• Dépistage, diagnostic, pronostic

  • Évaluation des technologies et des biomarqueurs

  • Prostate

Radiogenomics Consortium Genome-Wide Association Study Meta-analysis of Late Toxicity after Prostate Cancer Radiotherapy

A partir d'une méta-analyse des données de six études d'association sur le génome entier incluant 3 871 patients atteints d'un cancer de la prostate, cette étude identifie des polymorphismes à simple nucléotide associés au risque à long terme d'événements indésirables de grade 2 ou supérieur après une radiothérapie

Background : 10-20% of patients develop long-term toxicity following radiotherapy for prostate cancer. Identification of common genetic variants associated with susceptibility to radiotoxicity might improve risk prediction and inform functional mechanistic studies.

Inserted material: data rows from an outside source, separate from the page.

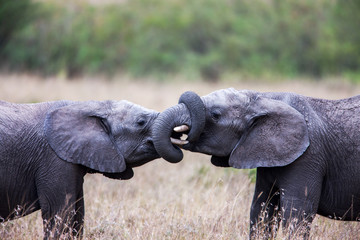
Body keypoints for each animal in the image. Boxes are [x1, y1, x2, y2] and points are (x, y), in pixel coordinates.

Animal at [153, 88, 360, 238]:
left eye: (215, 115)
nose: (179, 136)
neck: (264, 98)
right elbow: (260, 210)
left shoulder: (308, 156)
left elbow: (297, 215)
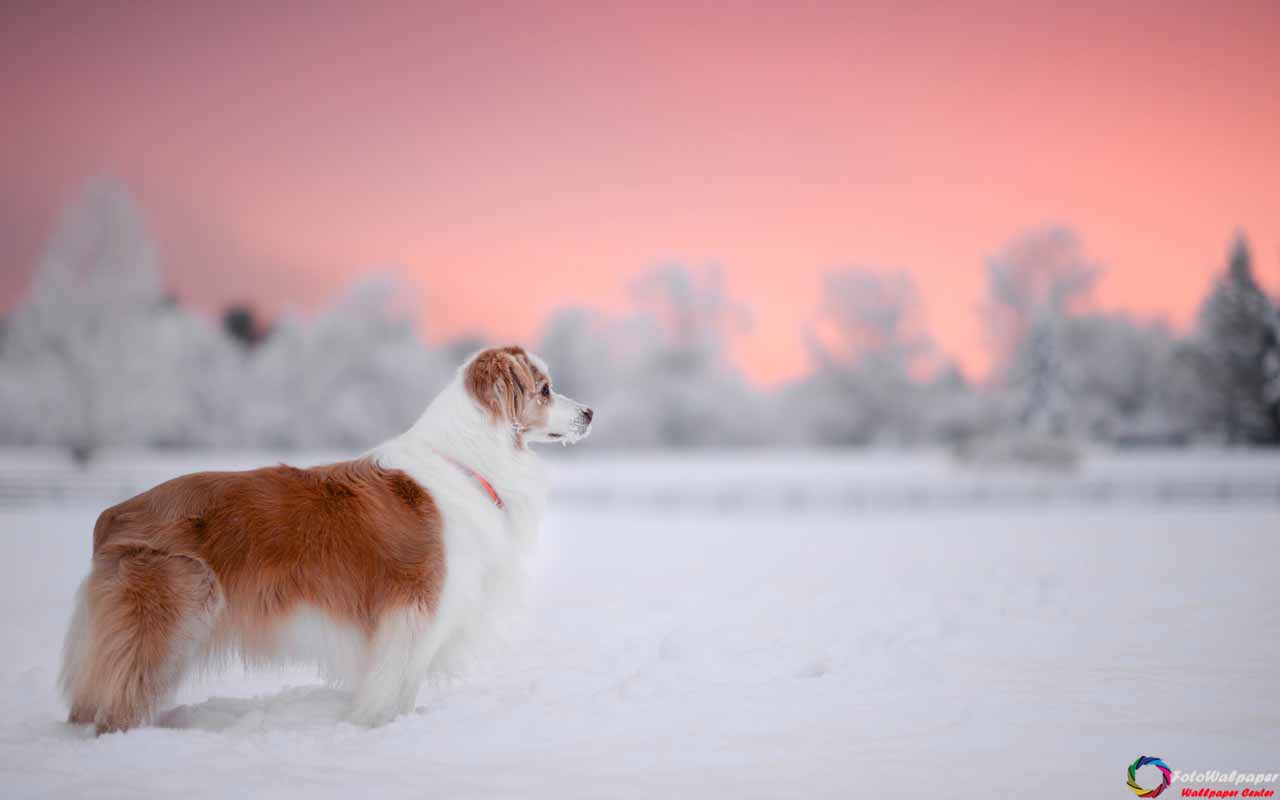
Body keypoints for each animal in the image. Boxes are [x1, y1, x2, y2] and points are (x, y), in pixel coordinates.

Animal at [60, 345, 593, 732]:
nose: (589, 411)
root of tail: (112, 513)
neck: (466, 459)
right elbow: (398, 684)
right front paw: (381, 728)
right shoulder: (417, 611)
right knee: (117, 704)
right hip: (172, 613)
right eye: (545, 389)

Methods : We conducted an individual patient data meta-analysis of six genome-wide association studies (n = 3,871) in men with European ancestry who underwent radiotherapy for prostate cancer. Radiotoxicities (increased urinary frequency, decreased urinary stream, hematuria, rectal bleeding) were graded prospectively. Grouped relative risk models tested associations with ∼6 million genotyped/imputed variants (time to first ≥grade 2 toxicity event). Variants with two-sided Pmeta<5x10-8 were considered statistically significant. Bayesian false discovery probability provided an additional measure of confidence. Statistically significant variants were evaluated in three Japanese cohorts (n = 962). All statistical tests were two-sided.

Results : Meta-analysis of the European ancestry cohorts identified three genomic signals: single nucleotide polymorphism (SNP) rs17055178 with rectal bleeding (Pmeta=6.2x10-10), rs10969913 with decreased urinary stream (Pmeta=2.9x10-10) and rs11122573 with hematuria (Pmeta=1.8x10-8). Fine scale mapping of these three regions identified another independent signal (rs147121532) associated with hematuria (Pconditional=4.7x10-6). Credible causal variants at these four signals lie in gene-regulatory regions, some modulating expression of nearby genes. Previously identified variants showed consistent associations (rs17599026 with increased urinary frequency, rs7720298 with decreased urinary stream, rs1801516 with overall toxicity) in new cohorts. rs10969913 and rs17599026 had similar effects in the photon-treated Japanese cohorts.

Conclusions : This study increases understanding of the architecture of common genetic variants affecting radiotoxicity, points to novel radio-pathogenic mechanisms, and develops risk models for testing in clinical studies. Further multi-national radiogenomics studies in larger cohorts are worthwhile.